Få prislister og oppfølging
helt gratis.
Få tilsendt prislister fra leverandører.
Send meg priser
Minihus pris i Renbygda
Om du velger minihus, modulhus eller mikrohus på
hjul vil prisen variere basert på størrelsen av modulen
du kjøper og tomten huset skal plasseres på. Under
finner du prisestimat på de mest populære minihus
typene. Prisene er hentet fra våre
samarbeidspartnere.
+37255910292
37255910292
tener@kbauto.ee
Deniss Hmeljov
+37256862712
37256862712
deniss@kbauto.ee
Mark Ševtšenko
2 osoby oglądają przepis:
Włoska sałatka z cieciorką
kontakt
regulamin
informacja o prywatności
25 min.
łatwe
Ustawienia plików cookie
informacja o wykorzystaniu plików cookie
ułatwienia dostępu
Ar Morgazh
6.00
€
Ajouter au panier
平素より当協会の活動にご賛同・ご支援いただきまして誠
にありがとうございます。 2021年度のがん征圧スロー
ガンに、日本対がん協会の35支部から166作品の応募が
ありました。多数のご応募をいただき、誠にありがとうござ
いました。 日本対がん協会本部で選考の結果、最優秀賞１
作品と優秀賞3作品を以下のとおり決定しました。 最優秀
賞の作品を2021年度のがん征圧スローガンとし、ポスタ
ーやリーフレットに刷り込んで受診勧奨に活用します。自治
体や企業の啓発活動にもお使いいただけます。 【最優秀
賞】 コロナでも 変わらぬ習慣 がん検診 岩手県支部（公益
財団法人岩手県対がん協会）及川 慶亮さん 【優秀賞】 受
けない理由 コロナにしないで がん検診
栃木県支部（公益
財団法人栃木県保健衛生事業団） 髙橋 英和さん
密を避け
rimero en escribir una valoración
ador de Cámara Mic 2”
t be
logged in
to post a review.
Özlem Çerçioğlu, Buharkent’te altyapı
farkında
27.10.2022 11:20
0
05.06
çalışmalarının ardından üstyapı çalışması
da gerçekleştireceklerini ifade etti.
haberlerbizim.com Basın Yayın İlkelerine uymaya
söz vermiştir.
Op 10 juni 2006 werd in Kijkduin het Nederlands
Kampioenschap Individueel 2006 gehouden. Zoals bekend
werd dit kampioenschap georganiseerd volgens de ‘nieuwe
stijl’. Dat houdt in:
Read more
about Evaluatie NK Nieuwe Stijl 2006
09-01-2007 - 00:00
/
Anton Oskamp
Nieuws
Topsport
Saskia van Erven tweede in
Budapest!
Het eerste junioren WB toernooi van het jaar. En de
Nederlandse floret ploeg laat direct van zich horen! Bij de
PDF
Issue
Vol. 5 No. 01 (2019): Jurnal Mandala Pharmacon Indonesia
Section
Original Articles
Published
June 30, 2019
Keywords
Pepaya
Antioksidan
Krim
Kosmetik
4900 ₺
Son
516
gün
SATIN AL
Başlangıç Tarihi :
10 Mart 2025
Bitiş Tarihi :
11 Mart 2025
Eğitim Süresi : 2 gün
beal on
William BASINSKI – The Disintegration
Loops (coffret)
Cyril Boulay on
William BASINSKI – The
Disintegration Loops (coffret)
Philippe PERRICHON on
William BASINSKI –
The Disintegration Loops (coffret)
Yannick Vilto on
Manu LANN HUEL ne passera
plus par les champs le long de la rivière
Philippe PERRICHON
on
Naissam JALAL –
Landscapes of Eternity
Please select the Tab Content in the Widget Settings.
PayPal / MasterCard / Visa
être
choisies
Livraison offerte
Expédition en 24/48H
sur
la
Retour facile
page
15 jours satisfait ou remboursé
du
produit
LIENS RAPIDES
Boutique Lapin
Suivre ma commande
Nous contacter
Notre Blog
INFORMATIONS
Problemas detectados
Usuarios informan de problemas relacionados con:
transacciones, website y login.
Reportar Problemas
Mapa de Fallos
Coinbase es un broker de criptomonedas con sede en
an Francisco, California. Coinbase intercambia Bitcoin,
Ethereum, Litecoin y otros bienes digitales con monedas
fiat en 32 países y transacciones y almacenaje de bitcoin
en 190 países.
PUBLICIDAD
========
#### WORK ITEM:
Repeat the data above. Change nothing.

#### ANSWER FOR THIS EXERCISE:
Få prislister og oppfølging
helt gratis.
Få tilsendt prislister fra leverandører.
Send meg priser
Minihus pris i Renbygda
Om du velger minihus, modulhus eller mikrohus på
hjul vil prisen variere basert på størrelsen av modulen
du kjøper og tomten huset skal plasseres på. Under
finner du prisestimat på de mest populære minihus
typene. Prisene er hentet fra våre
samarbeidspartnere.
+37255910292
37255910292
tener@kbauto.ee
Deniss Hmeljov
+37256862712
37256862712
deniss@kbauto.ee
Mark Ševtšenko
2 osoby oglądają przepis:
Włoska sałatka z cieciorką
kontakt
regulamin
informacja o prywatności
25 min.
łatwe
Ustawienia plików cookie
informacja o wykorzystaniu plików cookie
ułatwienia dostępu
Ar Morgazh
6.00
€
Ajouter au panier
平素より当協会の活動にご賛同・ご支援いただきまして誠
にありがとうございます。 2021年度のがん征圧スロー
ガンに、日本対がん協会の35支部から166作品の応募が
ありました。多数のご応募をいただき、誠にありがとうござ
いました。 日本対がん協会本部で選考の結果、最優秀賞１
作品と優秀賞3作品を以下のとおり決定しました。 最優秀
賞の作品を2021年度のがん征圧スローガンとし、ポスタ
ーやリーフレットに刷り込んで受診勧奨に活用します。自治
体や企業の啓発活動にもお使いいただけます。 【最優秀
賞】 コロナでも 変わらぬ習慣 がん検診 岩手県支部（公益
財団法人岩手県対がん協会）及川 慶亮さん 【優秀賞】 受
けない理由 コロナにしないで がん検診
栃木県支部（公益
財団法人栃木県保健衛生事業団） 髙橋 英和さん
密を避け
rimero en escribir una valoración
ador de Cámara Mic 2”
t be
logged in
to post a review.
Özlem Çerçioğlu, Buharkent’te altyapı
farkında
27.10.2022 11:20
0
05.06
çalışmalarının ardından üstyapı çalışması
da gerçekleştireceklerini ifade etti.
haberlerbizim.com Basın Yayın İlkelerine uymaya
söz vermiştir.
Op 10 juni 2006 werd in Kijkduin het Nederlands
Kampioenschap Individueel 2006 gehouden. Zoals bekend
werd dit kampioenschap georganiseerd volgens de ‘nieuwe
stijl’. Dat houdt in:
Read more
about Evaluatie NK Nieuwe Stijl 2006
09-01-2007 - 00:00
/
Anton Oskamp
Nieuws
Topsport
Saskia van Erven tweede in
Budapest!
Het eerste junioren WB toernooi van het jaar. En de
Nederlandse floret ploeg laat direct van zich horen! Bij de
PDF
Issue
Vol. 5 No. 01 (2019): Jurnal Mandala Pharmacon Indonesia
Section
Original Articles
Published
June 30, 2019
Keywords
Pepaya
Antioksidan
Krim
Kosmetik
4900 ₺
Son
516
gün
SATIN AL
Başlangıç Tarihi :
10 Mart 2025
Bitiş Tarihi :
11 Mart 2025
Eğitim Süresi : 2 gün
beal on
William BASINSKI – The Disintegration
Loops (coffret)
Cyril Boulay on
William BASINSKI – The
Disintegration Loops (coffret)
Philippe PERRICHON on
William BASINSKI –
The Disintegration Loops (coffret)
Yannick Vilto on
Manu LANN HUEL ne passera
plus par les champs le long de la rivière
Philippe PERRICHON
on
Naissam JALAL –
Landscapes of Eternity
Please select the Tab Content in the Widget Settings.
PayPal / MasterCard / Visa
être
choisies
Livraison offerte
Expédition en 24/48H
sur
la
Retour facile
page
15 jours satisfait ou remboursé
du
produit
LIENS RAPIDES
Boutique Lapin
Suivre ma commande
Nous contacter
Notre Blog
INFORMATIONS
Problemas detectados
Usuarios informan de problemas relacionados con:
transacciones, website y login.
Reportar Problemas
Mapa de Fallos
Coinbase es un broker de criptomonedas con sede en
an Francisco, California. Coinbase intercambia Bitcoin,
Ethereum, Litecoin y otros bienes digitales con monedas
fiat en 32 países y transacciones y almacenaje de bitcoin
en 190 países.
PUBLICIDAD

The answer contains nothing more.